Records contained in a dataset:
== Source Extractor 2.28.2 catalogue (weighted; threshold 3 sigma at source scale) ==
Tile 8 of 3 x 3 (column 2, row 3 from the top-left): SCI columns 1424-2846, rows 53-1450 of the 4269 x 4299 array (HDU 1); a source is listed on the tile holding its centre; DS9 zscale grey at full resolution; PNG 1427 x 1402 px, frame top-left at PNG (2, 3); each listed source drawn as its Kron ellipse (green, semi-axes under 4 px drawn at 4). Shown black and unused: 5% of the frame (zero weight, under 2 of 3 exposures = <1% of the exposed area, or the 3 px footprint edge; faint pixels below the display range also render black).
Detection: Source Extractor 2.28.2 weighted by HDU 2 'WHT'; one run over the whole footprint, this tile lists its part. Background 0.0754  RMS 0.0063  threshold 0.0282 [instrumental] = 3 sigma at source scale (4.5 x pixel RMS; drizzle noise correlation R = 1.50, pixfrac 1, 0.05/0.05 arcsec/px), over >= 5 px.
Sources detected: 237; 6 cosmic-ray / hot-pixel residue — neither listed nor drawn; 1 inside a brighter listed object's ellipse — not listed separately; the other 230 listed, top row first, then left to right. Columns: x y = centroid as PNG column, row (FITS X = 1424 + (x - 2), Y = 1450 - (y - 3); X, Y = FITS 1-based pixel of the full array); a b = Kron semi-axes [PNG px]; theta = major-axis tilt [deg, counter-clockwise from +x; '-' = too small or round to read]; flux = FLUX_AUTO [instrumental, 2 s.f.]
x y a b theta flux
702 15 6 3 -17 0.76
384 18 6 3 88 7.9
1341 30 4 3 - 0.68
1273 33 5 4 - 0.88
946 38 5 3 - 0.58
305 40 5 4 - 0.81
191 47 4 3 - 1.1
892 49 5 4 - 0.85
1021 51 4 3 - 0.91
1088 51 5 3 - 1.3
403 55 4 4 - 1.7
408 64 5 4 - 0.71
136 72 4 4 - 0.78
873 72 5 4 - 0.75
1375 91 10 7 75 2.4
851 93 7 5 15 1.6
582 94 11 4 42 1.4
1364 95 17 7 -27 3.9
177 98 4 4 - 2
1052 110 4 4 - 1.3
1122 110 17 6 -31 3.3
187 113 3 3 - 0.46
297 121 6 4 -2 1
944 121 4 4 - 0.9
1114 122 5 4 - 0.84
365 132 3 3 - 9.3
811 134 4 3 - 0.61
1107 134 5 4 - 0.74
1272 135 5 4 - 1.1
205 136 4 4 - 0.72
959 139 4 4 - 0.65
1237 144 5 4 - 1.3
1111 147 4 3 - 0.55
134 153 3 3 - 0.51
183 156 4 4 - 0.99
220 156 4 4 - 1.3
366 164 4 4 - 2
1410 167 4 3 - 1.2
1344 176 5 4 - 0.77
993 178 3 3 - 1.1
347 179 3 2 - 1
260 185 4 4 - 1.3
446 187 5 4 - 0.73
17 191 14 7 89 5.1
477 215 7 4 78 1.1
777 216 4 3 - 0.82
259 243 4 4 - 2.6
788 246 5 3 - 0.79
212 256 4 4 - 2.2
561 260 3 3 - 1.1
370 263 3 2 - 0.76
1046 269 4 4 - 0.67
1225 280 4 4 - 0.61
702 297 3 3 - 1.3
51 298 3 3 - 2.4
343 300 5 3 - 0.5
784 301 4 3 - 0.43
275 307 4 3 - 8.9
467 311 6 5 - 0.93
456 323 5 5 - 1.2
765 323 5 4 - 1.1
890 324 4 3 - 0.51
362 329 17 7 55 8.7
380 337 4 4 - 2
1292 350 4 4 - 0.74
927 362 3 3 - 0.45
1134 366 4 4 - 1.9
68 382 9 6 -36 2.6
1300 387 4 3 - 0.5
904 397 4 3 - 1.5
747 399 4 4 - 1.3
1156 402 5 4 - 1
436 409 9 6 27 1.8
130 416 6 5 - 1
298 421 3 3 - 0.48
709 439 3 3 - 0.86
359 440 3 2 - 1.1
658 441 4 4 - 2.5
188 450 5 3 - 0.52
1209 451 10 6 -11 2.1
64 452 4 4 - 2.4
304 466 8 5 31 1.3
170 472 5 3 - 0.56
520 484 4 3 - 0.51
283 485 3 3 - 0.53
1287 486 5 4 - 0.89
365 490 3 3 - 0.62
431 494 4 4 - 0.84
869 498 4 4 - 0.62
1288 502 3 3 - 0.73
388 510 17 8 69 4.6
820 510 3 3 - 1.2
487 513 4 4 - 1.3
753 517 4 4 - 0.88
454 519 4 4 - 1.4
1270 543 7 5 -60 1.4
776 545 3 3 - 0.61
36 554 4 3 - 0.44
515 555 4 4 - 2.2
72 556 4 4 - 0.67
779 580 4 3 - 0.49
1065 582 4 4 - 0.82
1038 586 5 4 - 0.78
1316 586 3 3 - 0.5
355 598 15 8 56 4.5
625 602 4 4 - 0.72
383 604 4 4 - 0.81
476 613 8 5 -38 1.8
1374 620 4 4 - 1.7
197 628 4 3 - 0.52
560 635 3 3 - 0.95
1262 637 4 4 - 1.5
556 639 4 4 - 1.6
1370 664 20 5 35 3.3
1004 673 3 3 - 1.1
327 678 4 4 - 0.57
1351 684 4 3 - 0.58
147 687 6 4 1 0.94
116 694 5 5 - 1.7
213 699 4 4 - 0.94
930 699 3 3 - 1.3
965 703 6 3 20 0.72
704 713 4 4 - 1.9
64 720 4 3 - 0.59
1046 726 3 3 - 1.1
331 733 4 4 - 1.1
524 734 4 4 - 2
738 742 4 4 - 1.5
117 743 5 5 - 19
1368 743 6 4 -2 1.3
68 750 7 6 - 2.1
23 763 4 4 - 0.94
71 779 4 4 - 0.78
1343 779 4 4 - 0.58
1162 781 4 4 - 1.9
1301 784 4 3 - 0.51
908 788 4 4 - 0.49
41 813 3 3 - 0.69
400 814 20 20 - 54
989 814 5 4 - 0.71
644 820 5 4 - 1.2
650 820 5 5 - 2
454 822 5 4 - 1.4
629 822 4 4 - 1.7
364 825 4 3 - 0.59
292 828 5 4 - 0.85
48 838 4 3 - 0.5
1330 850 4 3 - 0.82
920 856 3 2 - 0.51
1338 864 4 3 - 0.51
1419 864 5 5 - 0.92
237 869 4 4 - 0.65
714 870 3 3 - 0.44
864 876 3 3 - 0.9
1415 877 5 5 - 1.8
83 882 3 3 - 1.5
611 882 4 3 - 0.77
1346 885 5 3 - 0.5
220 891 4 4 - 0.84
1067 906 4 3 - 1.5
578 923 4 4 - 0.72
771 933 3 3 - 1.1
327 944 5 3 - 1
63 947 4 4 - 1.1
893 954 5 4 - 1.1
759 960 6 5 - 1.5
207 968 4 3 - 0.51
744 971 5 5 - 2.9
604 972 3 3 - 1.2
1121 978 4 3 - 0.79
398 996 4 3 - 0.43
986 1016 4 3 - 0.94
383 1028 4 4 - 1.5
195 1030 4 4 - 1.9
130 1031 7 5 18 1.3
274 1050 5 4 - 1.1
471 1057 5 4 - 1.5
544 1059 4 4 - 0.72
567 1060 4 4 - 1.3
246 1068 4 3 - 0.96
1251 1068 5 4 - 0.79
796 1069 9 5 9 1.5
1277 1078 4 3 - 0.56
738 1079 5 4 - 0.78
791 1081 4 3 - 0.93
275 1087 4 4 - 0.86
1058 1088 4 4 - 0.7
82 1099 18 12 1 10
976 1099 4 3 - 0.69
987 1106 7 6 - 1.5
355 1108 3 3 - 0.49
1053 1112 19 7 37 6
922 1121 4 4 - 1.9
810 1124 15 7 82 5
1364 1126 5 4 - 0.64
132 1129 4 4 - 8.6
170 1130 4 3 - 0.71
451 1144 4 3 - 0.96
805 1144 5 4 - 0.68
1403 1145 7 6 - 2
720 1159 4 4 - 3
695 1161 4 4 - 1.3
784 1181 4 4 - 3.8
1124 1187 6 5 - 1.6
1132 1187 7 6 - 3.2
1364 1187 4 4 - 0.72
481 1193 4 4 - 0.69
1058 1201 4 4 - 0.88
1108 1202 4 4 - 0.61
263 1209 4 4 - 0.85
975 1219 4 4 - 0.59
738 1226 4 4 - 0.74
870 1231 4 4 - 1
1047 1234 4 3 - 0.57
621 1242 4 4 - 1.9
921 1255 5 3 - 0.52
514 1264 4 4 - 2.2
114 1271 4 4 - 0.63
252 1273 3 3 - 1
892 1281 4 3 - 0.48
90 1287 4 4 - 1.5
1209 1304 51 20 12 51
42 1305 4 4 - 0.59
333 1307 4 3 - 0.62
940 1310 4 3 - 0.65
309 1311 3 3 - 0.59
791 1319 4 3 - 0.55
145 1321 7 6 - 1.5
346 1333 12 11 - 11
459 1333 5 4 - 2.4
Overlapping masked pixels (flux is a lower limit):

**Task objective:**
Format the data as a Markdown table with the columns "Row" and "Line", starting with its first line and going on through the line with "1122 110 17 6 -31 3.3". Leave out any blank lines.

**Final result:**
| Row | Line |
|---|---|
| 1 | == Source Extractor 2.28.2 catalogue (weighted; threshold 3 sigma at source scale) == |
| 2 | Tile 8 of 3 x 3 (column 2, row 3 from the top-left): SCI columns 1424-2846, rows 53-1450 of the 4269 x 4299 array (HDU 1); a source is listed on the tile holding its centre; DS9 zscale grey at full resolution; PNG 1427 x 1402 px, frame top-left at PNG (2, 3); each listed source drawn as its Kron ellipse (green, semi-axes under 4 px drawn at 4). Shown black and unused: 5% of the frame (zero weight, under 2 of 3 exposures = <1% of the exposed area, or the 3 px footprint edge; faint pixels below the display range also render black). |
| 3 | Detection: Source Extractor 2.28.2 weighted by HDU 2 'WHT'; one run over the whole footprint, this tile lists its part. Background 0.0754  RMS 0.0063  threshold 0.0282 [instrumental] = 3 sigma at source scale (4.5 x pixel RMS; drizzle noise correlation R = 1.50, pixfrac 1, 0.05/0.05 arcsec/px), over >= 5 px. |
| 4 | Sources detected: 237; 6 cosmic-ray / hot-pixel residue — neither listed nor drawn; 1 inside a brighter listed object's ellipse — not listed separately; the other 230 listed, top row first, then left to right. Columns: x y = centroid as PNG column, row (FITS X = 1424 + (x - 2), Y = 1450 - (y - 3); X, Y = FITS 1-based pixel of the full array); a b = Kron semi-axes [PNG px]; theta = major-axis tilt [deg, counter-clockwise from +x; '-' = too small or round to read]; flux = FLUX_AUTO [instrumental, 2 s.f.] |
| 5 | x y a b theta flux |
| 6 | 702 15 6 3 -17 0.76 |
| 7 | 384 18 6 3 88 7.9 |
| 8 | 1341 30 4 3 - 0.68 |
| 9 | 1273 33 5 4 - 0.88 |
| 10 | 946 38 5 3 - 0.58 |
| 11 | 305 40 5 4 - 0.81 |
| 12 | 191 47 4 3 - 1.1 |
| 13 | 892 49 5 4 - 0.85 |
| 14 | 1021 51 4 3 - 0.91 |
| 15 | 1088 51 5 3 - 1.3 |
| 16 | 403 55 4 4 - 1.7 |
| 17 | 408 64 5 4 - 0.71 |
| 18 | 136 72 4 4 - 0.78 |
| 19 | 873 72 5 4 - 0.75 |
| 20 | 1375 91 10 7 75 2.4 |
| 21 | 851 93 7 5 15 1.6 |
| 22 | 582 94 11 4 42 1.4 |
| 23 | 1364 95 17 7 -27 3.9 |
| 24 | 177 98 4 4 - 2 |
| 25 | 1052 110 4 4 - 1.3 |
| 26 | 1122 110 17 6 -31 3.3 |